The findings of this study also suggest that prompting may have an impact on ChatGPT’s responses. Without a specific prompt, responses were observed longer (1993 words), compared to those generated with prompt 1 (patient; 329 words) or prompt 2 (medical doctor; 552 words), as determined by an average over the first ten responses in our randomized sequence. The absence of a specific prompt might have additionally resulted in a reduced ability to adapt to the target group (patient, non-orthopaedic medical doctor) and subsequently increased the chance of hallucinating. Prompting is therefore essential in decreasing the risk of misinformation when using these models. There is thus a risk that patients will use general models, like ChatGPT, that have not been fine-tuned to the specific domain of orthopaedics and be misinformed prior to meeting an orthopaedic surgeon, since they simply pose their questions and do not know how to prompt the model. The practising clinician should be aware that in addition to patients increasingly making searches on the Internet, they can now likely access more apparently plausible yet misguided arguments from models like ChatGPT.

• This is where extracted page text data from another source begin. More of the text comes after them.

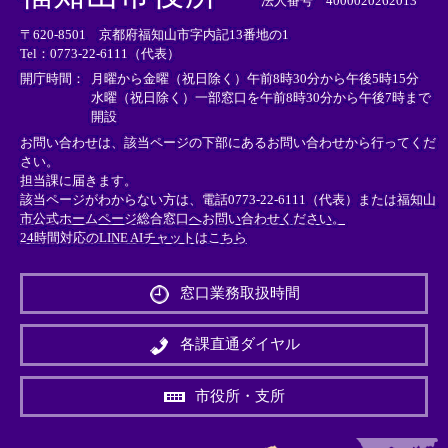
法人番号 4000020262013
リ
リ
リ
〒620-8501 京都府福知山市字内記13番地の1
ン
ン
ン
Tel：0773-22-6111（代表）
ク
ク
ク
＞
＞
＞
開庁時間：
月曜から金曜（祝日除く）午前8時30分から午後5時15分
水曜（祝日除く）一部窓口を午前8時30分から午後7時まで
開設
お問い合わせは、該当ページの下部にあるお問い合わせから行ってくだ
さい。
担当課に届きます。
該当ページがわからない方は、電話0773-22-6111（代表）または
福知山
市公式ホームページ総合窓口へお問い合わせください。
24時間対応のLINE AIチャットはこちら
＜
外
窓口業務取扱時間
部
リ
ン
各課直通ダイヤル
ク
＞
市役所・支所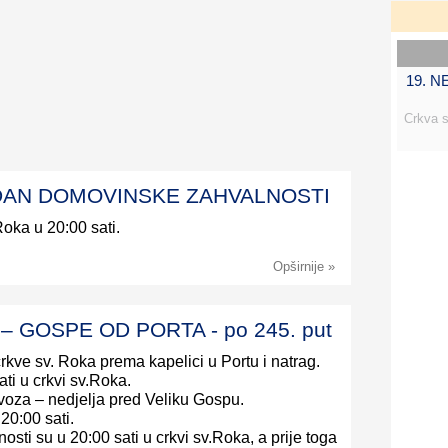
19. 
Crkva s
) – DAN DOMOVINSKE ZAHVALNOSTI
Roka u 20:00 sati.
Opširnije »
k) – GOSPE OD PORTA - po 245. put
crkve sv. Roka prema kapelici u Portu i natrag.
ti u crkvi sv.Roka.
ovoza – nedjelja pred Veliku Gospu.
20:00 sati.
sti su u 20:00 sati u crkvi sv.Roka, a prije toga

This study has several limitations. The reliability of the responses generated by ChatGPT was not evaluated, inviting the possibility that responses may have differed if the same question had been asked repeatedly, or if the responses had been ordered differently. Furthermore, ChatGPT-4 as of March 14th, 2023, was used, which is only one type of LLM. Future studies should consider evaluating multiple LLMs to prove a more comprehensive assessment. The three-point response scale used to evaluate responses was not standardized and, therefore, may have limited the objective measurement of correctness, completeness, and adaptability. Thus, the different assessors may have interpreted the scale differently, leading to inconsistencies in the assessment process. To try to mitigate this threat, the same instructions were provided to all assessors and included examples of how to use the scales. Moreover, the four orthopaedic sports medicine surgeons who assessed the responses were not blinded to the fact that the responses were generated by ChatGPT. Therefore, the assessment of the reviewers may have been influenced both by individual bias and their preconceptions about the correctness of LLMs.

While it is important to note that ChatGPT is not a substitute for the expertise of orthopaedic sports medicine surgeons and may struggle to appraise the level of evidence and propagate its responses by struggling with conveying nuances of the English language (distinguishing between “might” and “should”), these models also offer potential as supplementary aids. These models could, for instance, assist in orthopaedic research by analysing text, support clinical practice by summarizing the latest papers for staying up to date, and aid in education by guiding patients through foundational literature prior to their consultations with the orthopaedic surgeon.

Conclusion

Overall, ChatGPT was successful in generating correct responses in approximately 65% of the cases related to ACL surgery. The findings of this study imply that LLMs offer potential as a supplementary tool for acquiring orthopaedic knowledge. However, although ChatGPT can provide guidance and effectively adapt to diverse target audiences, it cannot supplant the expertise of orthopaedic sports medicine surgeons in diagnostic and treatment planning endeavours, due to its limited understanding of orthopaedic domains and its potential for erroneous responses.